Was ich mache, wenn ich noch nicht bereit bin, loszulassen
Mein früheres Ich loslassen. Meine Erwartungen an meine Zukunft loslassen. Meine Angst loslassen. Mein Streben nach Perfektion loslassen. Meine Wut loslassen. Gedanken loslassen. Mich mit anderen vergleichen loslassen. Meinen Plan loslassen. Den Moment loslassen. Das Gefühl, gebraucht zu werden, loslassen. Die Vorstellung, wie etwas sein könnte, loslassen. Leistungsdruck loslassen. Ungenutzte Chancen loslassen. Den Drang, jede Aufgabe sofort erledigen zu wollen, loslassen. Angst, Menschen zu verletzen, loslassen. Angst vorm Scheitern loslassen. „Ich bin nicht gut genug“ loslassen. Meine Sorgen loslassen. Angst vorm Nein sagen loslassen. Angst vor Leere loslassen. Das Gefühl, nicht dazuzugehören, loslassen. Meine Unzufriedenheit, weil ich nicht die Person bin, die ich gern wäre, loslassen. Schönheitsideale loslassen. Angst vor Nähe loslassen. Destruktive Gewohnheiten und Denkmuster loslassen. Die Vorstellung, dass das Leben gerecht ist, loslassen. Die Probleme anderer zu meinen machen, loslassen. Meine Schutzmauer aus Schweigen loslassen. Ahh. Das Loslassen loslassen. Obwohl ich jeden Tag ein Stückchen mehr loslasse, gibt es noch so vieles, was ich loslassen möchte. Eine endlose Liste. Wahrscheinlich schaffe ich gar nicht alles davon in diesem Leben. Manchmal überfordert mich das Loslassen auch.

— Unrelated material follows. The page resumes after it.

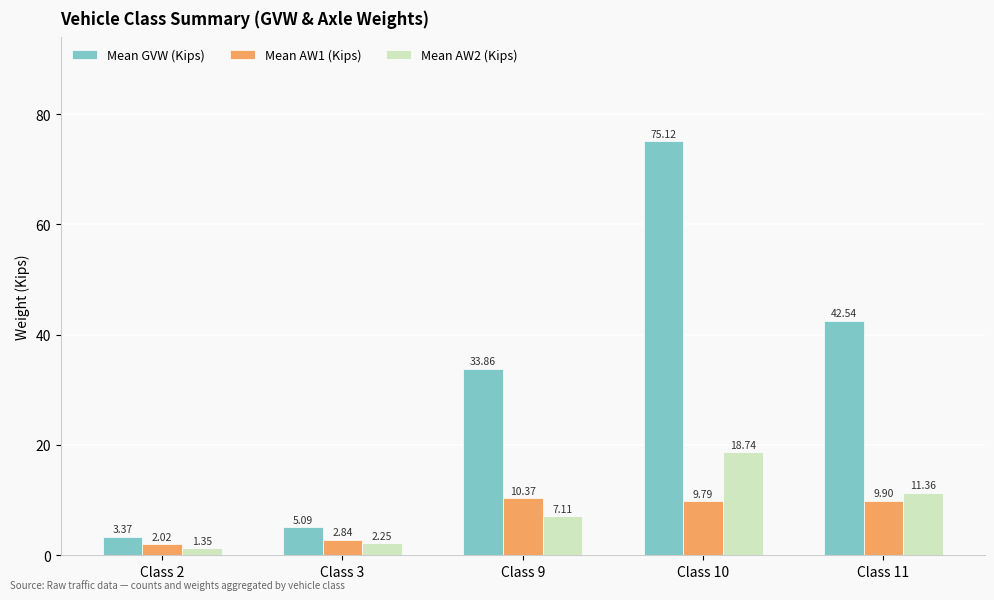

How many bars are there in total?

15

Manchmal weiß ich gar nicht, warum ich festhalte. Und kann trotzdem nicht Loslassen. Wenn mein Kopf im Drama ist, fokussiere ich mich auf meinen Körper. Auf meinen angespannten Kiefer. Auf meine zusammengepressten Lippen. Auf meine zusammengekniffenen Augenbrauen. Auf meine hochgezogenen Schultern. Auf meinen überstreckten Nacken. Auf meinen schnellen Atem, der die Luft nicht bis in meinen Bauch transportiert. Auf meinen eingezogenen Bauch. Auf meine geballten Fäuste.

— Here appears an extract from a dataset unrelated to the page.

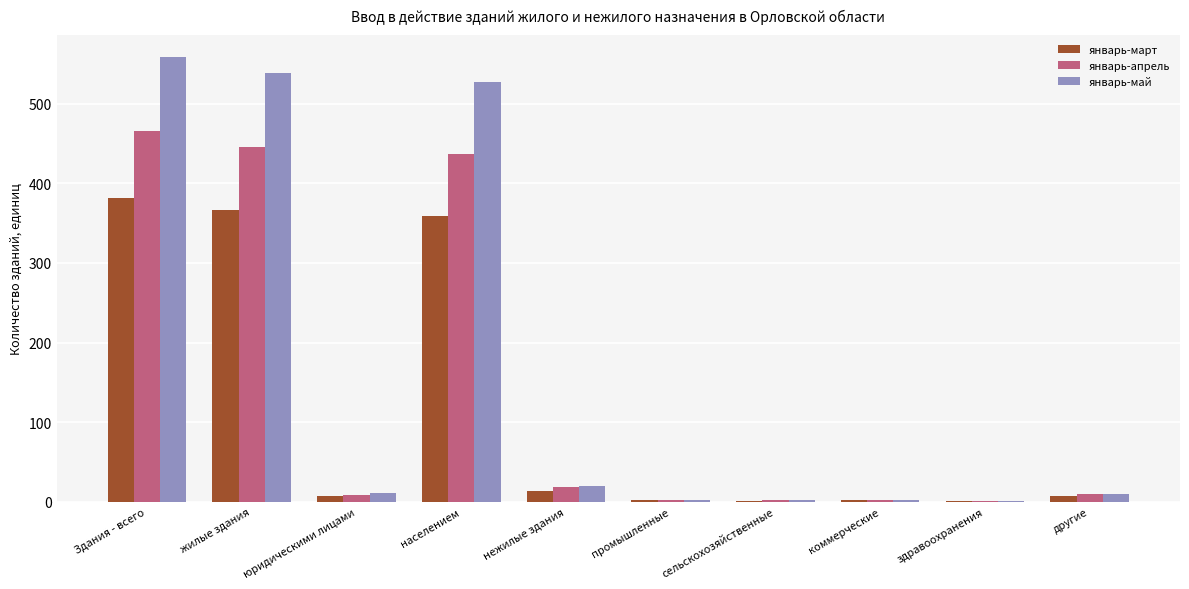

Are the bars grouped side by side (vs. stacked)?

Yes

Ich lockere meinen Kiefer. Ich lockere meine Lippen. Ich entspanne meine Augenbrauen. Ich lasse meine Schultern nach unten fallen. Ich massiere sanft meinen Nacken. Ich atme bewusst und versuche, die Luft bis in meinen Bauch zu lassen. Ich strecke meinen Bauch raus. Ich öffne meine Hände. Ich lasse meine Anspannung los.
Und vielleicht ist das körperliche Loslassen manchmal wirkungsvoller als auf Krampf den nächsten Glaubenssatz loszulassen. Vielleicht sind meine Gedanken gerade zu laut, um meine Erwartungen loszulassen. Aber vielleicht lässt manchmal erst mein Körper los und dann irgendwann, vielleicht Wochen oder Monate später, auch mein Geist. Und wenn nicht, habe ich wenigstens einen entspannten Körper.